CLEPSIDRA
Leila Silva

Pensar que me chamo Stella por causa de um filme. De um filme e de um livro, disse a minha mãe. Steeellaaaa! Gritava Marlon Brandon no filme e mamãe gostava de imitar quando eu era criança só para me ver rir. Agora mamãe está morta, mas basta concentrar-me para ouvir a sua voz a gritar o meu nome. Em muitas outras coisas a memória me trai, já não sei se foi como imagino ou se aquilo já é uma memória da memória, uma projeção defeituosa do que penso ter sido. Disso, porém, eu me lembro, ela dizendo que Marlon Brando era o homem mais bonito que já tinha visto na tela. Na tela e na vida pois que, para ela, as duas coisas quase se confundiam. Nunca amou a realidade. Eram os romances ou o cinema, o que quer que isso lhe custasse em atraso de aluguel, de energia. Uma Ema Bovary moderna, menos tola e sem o bondoso e entediante Charles. “Dançávamos na chuva, mesmo quando levávamos uma vida de cachorro, não é querida?” Dizia mamãe com um sorriso já mais cansado, tentando disfarçar o medo que,
certamente, sentia da ‘Indesejada das gentes’.

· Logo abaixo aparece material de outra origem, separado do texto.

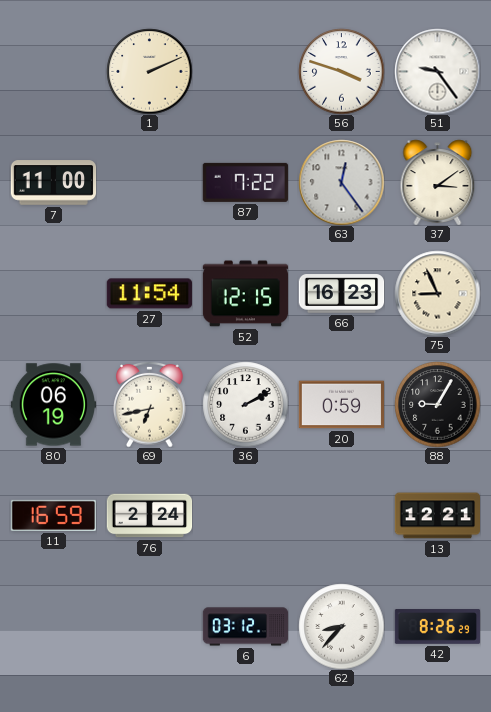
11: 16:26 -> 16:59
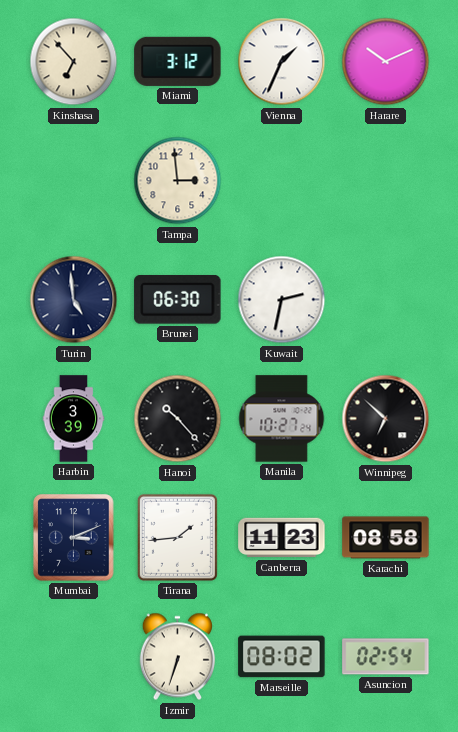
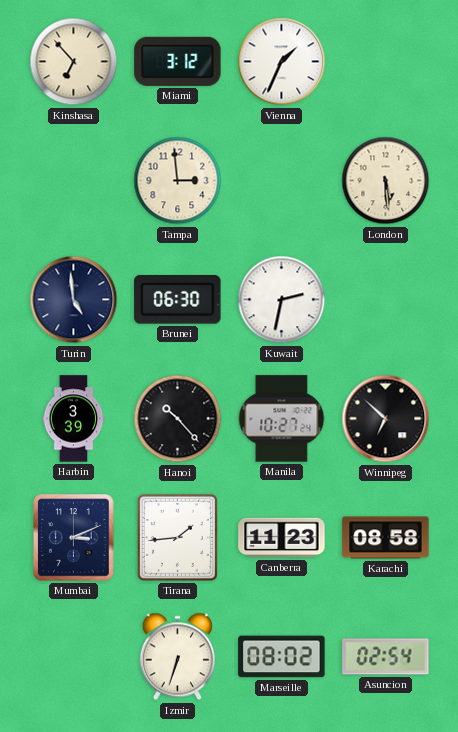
Harare: 10:11 -> none
London: none -> 5:29
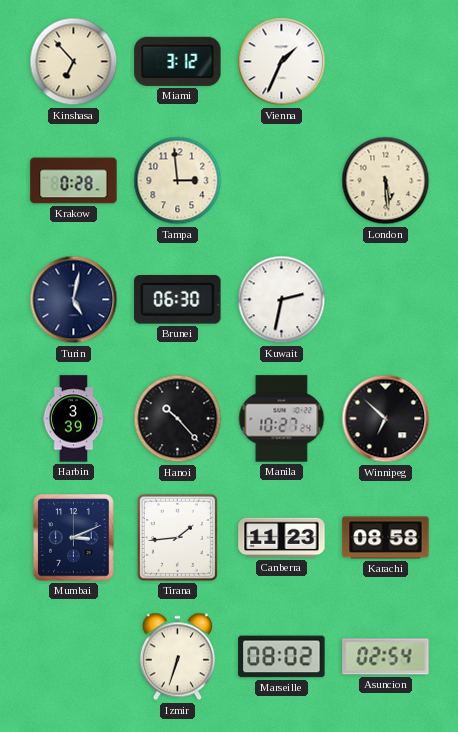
Krakow: none -> 0:28
Turin: 4:59 -> 5:02
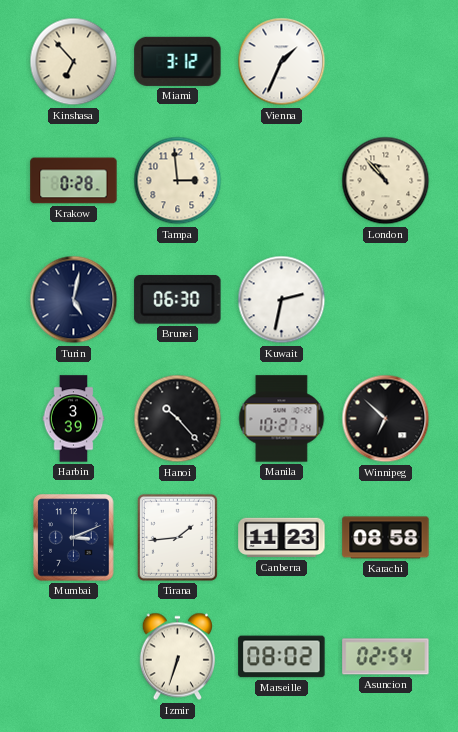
London: 5:29 -> 10:53
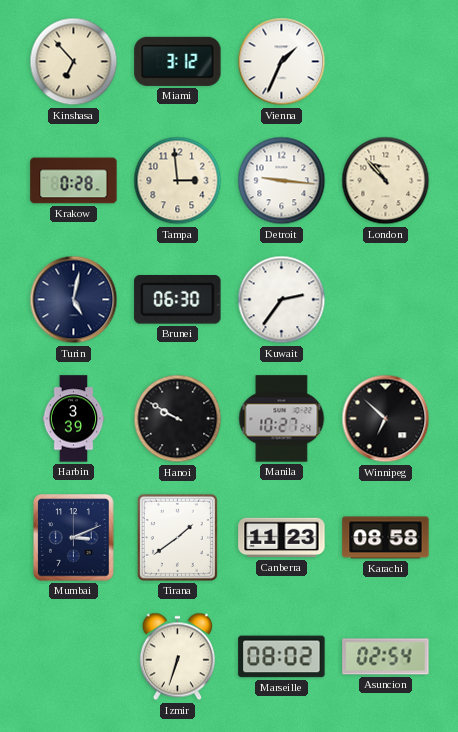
Detroit: none -> 9:16
Kuwait: 2:32 -> 2:36
Hanoi: 10:23 -> 9:50
Tirana: 1:44 -> 1:39
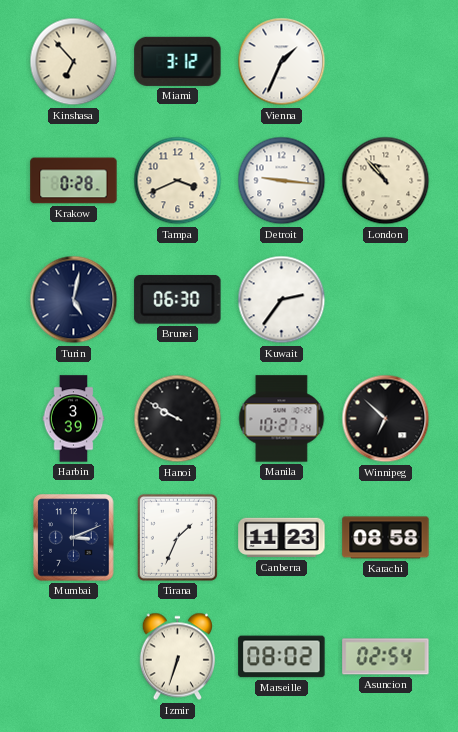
Tampa: 2:59 -> 3:41
Tirana: 1:39 -> 1:34
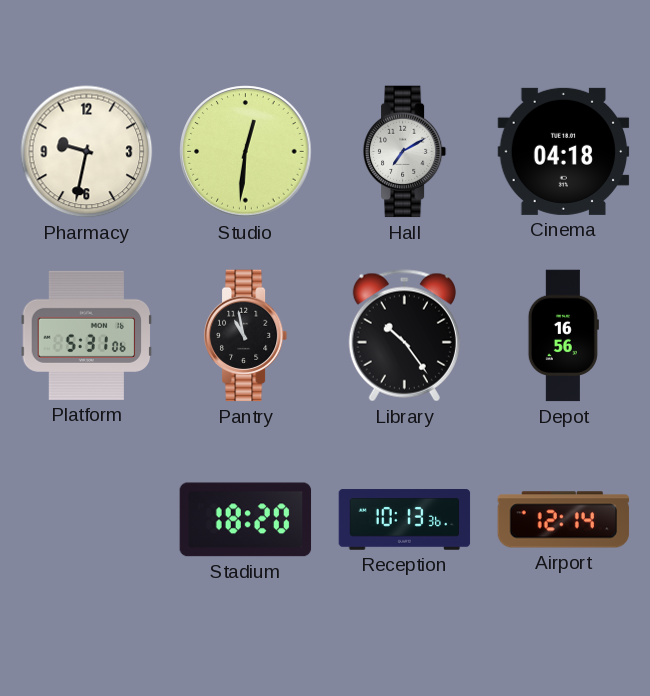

“Marlon Brandon é um deus estranho e nervoso, um deus malgré lui.” Disse, um dia, séria e com voz professoral. Mamãe era bonita e etérea e partiu cedo deixando-me só com a realidade que ela tanto desprezava. A realidade primeira foi a sua triste ausência, um mundo despovoado de riso, de sonho, de dança.